- TEXT FOR ANALYSIS -
· · ·
Special MAC Address Types
In network communication there are three main types of MAC Address transmission methods. Unicast is the normal mode where a packet reaches on specific host. You can identify Unicast addresses because the last bit of the first octet is 0. Multicast allows a packet to by sent to multiple hosts simultaneously, and hosts decide whether to accent or deny based on their configurations. Multicast addresses have the last bit of the first octet set to 1. Broadcast sends packets to all hosts on the local network and is represented by an address with all bits set to 1 (FF:FF:FF:FF:FF:FF), and protocols like ARP and DHCP use broadcast to discover devices or request network configuration.
Second-to-Last Bit in First Octet
The second-to-last bit in the first octet of a MAC address identifies whether it’s globally or locally administered. When this bit is 0, it’s a Global OUI (Organizationally Unique Identifier) officially assigned by IEEE to the manufacturer, but when the bit is 1, it’s a Locally Administered address that was manually configured and doesn’t come from the IEEE database. Some reserved local address ranges include 02:00:00:00:00:00, 06:00:00:00:00:00, 0A:00:00:00:00:00, and 0E:00:00:00:00:00.
Address Resolution Protocol (ARP)
Address Resolution Protocol (ARP) resolves Layer 3 IP addresses to Layer 2 MAC addresses, enabling communication between devices on a LAN more efficiently than using IP addresses alone. It essentially ties the IP address to the MAC address to make sure the right device gets the right packet. ARP works in two steps: first, an ARP Request is broadcast to all devices asking “Who has IP 10.129.12.101? Tell 10.129.12.100,” and then the target device sends an ARP Reply unicast directly back saying “10.129.12.101 is at AA:AA:AA:AA:AA:AA” with both its IP and MAC address.
· · ·
- INFORMATION SUPPLIED -
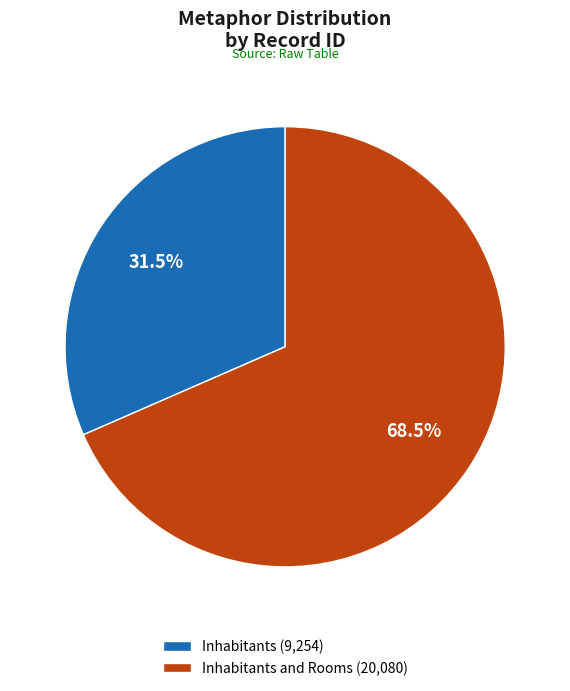

To the nearest percent, what is the average slice percentage?

50%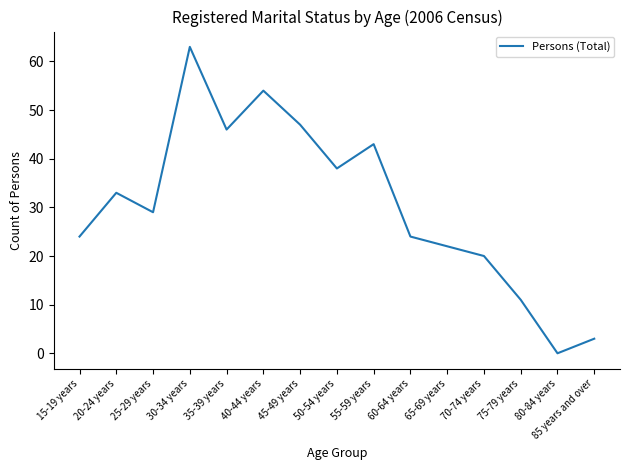

What position from the right is 70-74 years?

4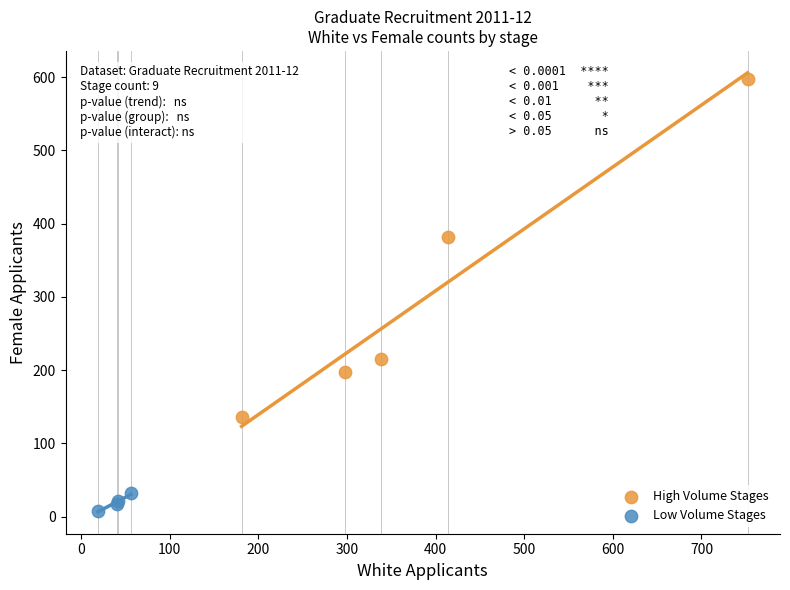

Which series contains the lowest Y value?

Low Volume Stages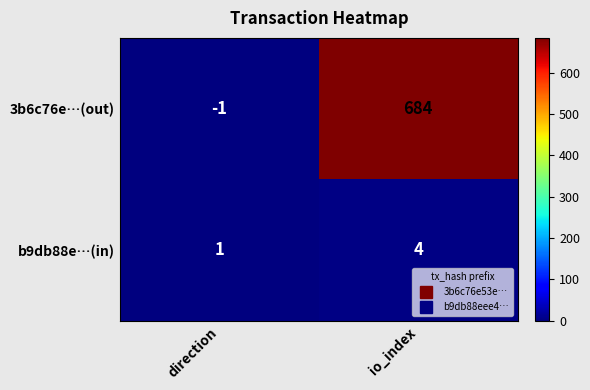

Count the number of categories in the chart.

2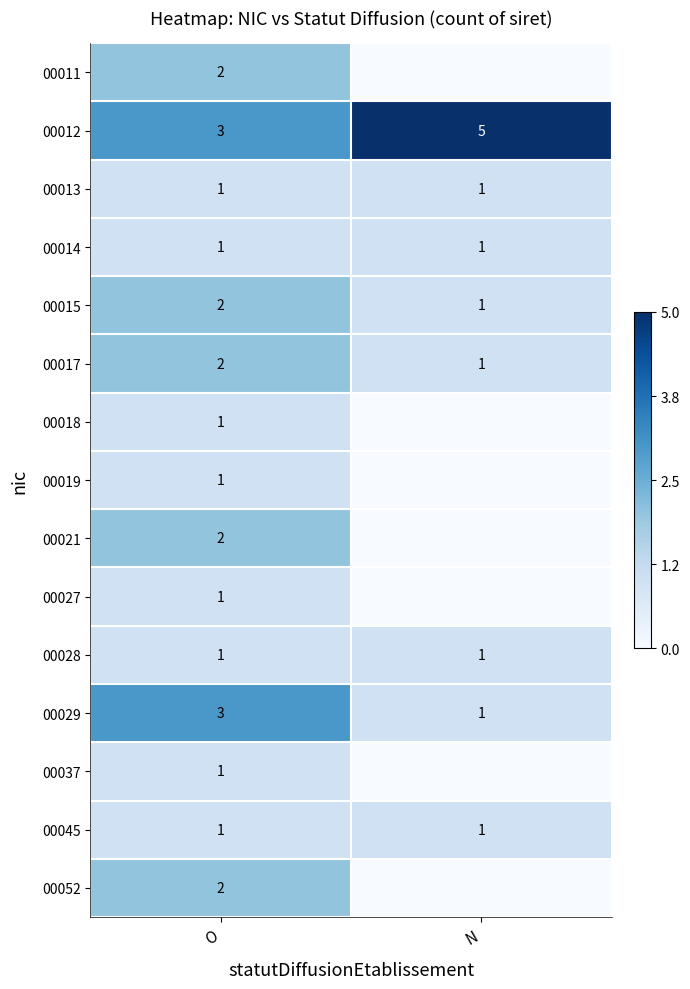

Which category has the lowest value in the 00029 series?

N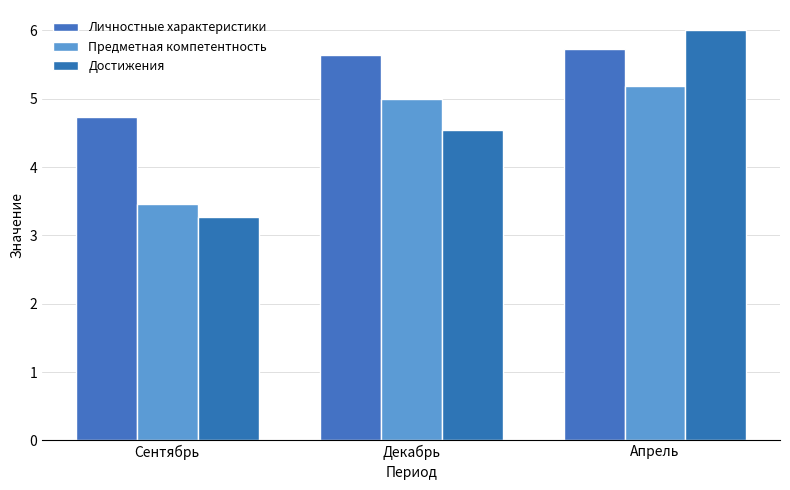

How many data points does each series have?

3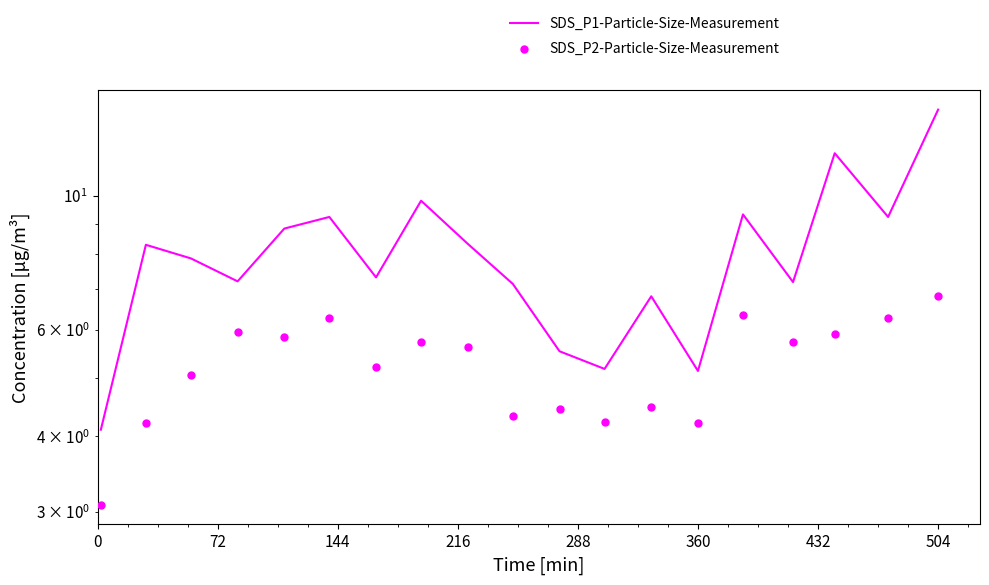

At which category is the sum across all series the highest?

504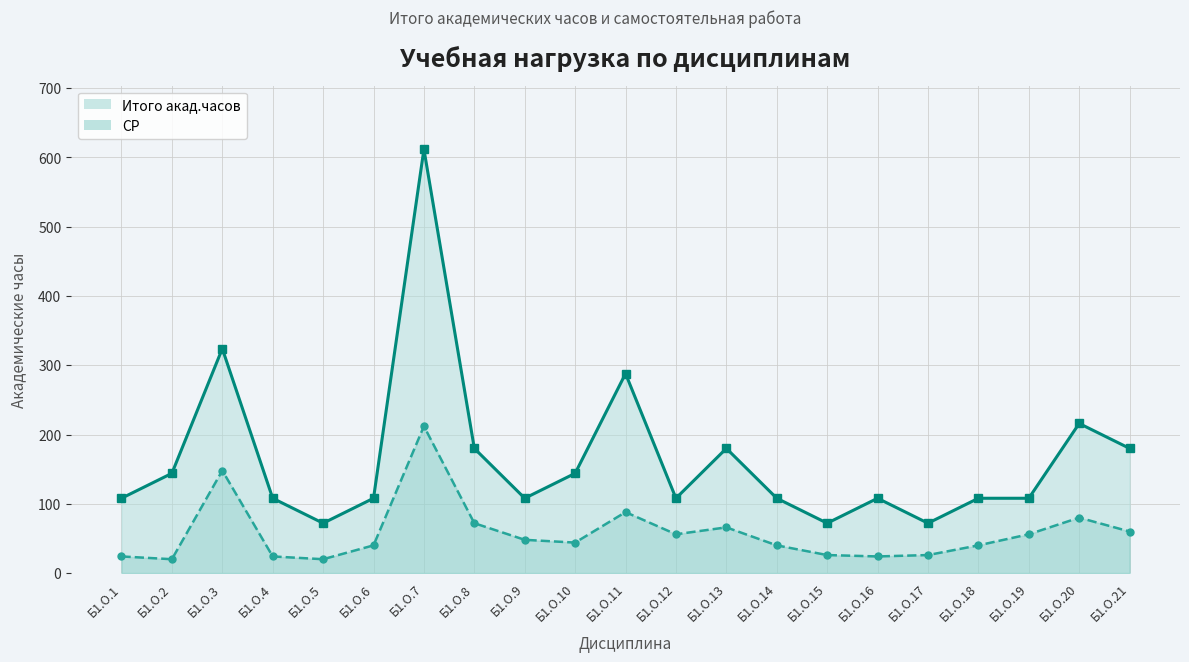

What is the difference between the highest and lowest values at Б1.О.4?

84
· · ·
- TASK REQUIREMENTS -
Continue the networking text on MAC addresses and ARP from its final sentence.

- WRITTEN RESPONSE -
MAC Address Security Threats
There are several MAC address security threats you should know about. MAC spoofing involves changing a device’s MAC address to match another device to gain unauthorized network access by impersonating a legitimate device. MAC flooding attacks send thousands of packets with different MAC addresses to overflow a switch’s MAC address table, causing it to stop functioning correctly. MAC address filtering bypass exploits networks that only allow specific MAC addresses by spoofing an approved MAC to gain access. ARP spoofing (also called ARP poisoning) sends falsified ARP messages to associate the attacker’s MAC address with a victim’s IP address, allowing the attacker to intercept traffic in a Man-in-the-Middle attack. For example, an attacker might send a message that “10.129.12.255 (gateway) is at CC:CC:CC:CC:CC:CC” so the victim believes the attacker is the gateway and sends all traffic through them, and tools like Ettercap and Cain & Abel can automate this.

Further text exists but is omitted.